(INFORMATION SUPPLIED begins)
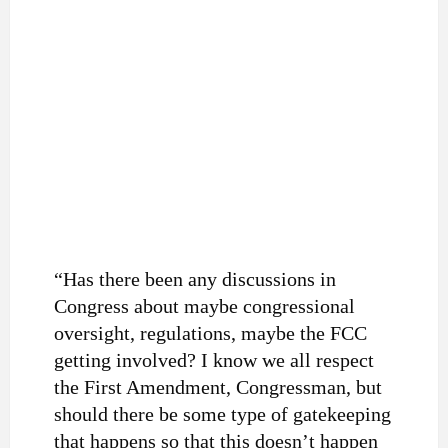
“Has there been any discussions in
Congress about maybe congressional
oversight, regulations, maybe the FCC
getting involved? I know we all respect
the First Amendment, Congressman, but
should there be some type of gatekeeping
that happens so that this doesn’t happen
(INFORMATION SUPPLIED ends)
(INFORMATION SUPPLIED begins)
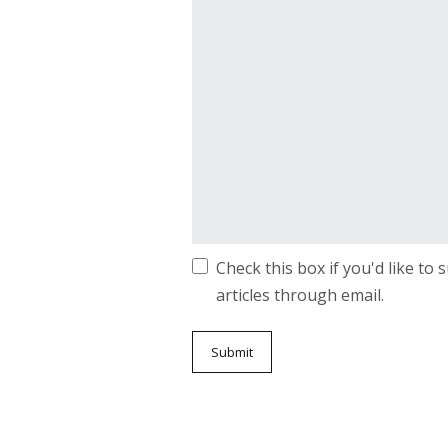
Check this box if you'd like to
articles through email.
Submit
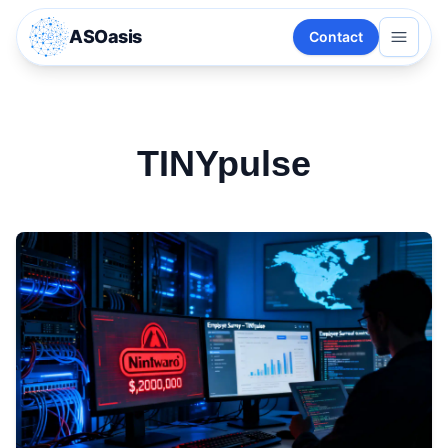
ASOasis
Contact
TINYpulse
(INFORMATION SUPPLIED ends)
_WHAT THE TASK REQUIRES_.
If a line of the data above holds the string "there", count it, then give only the final number.

_EXERCISE OUTPUT_.
2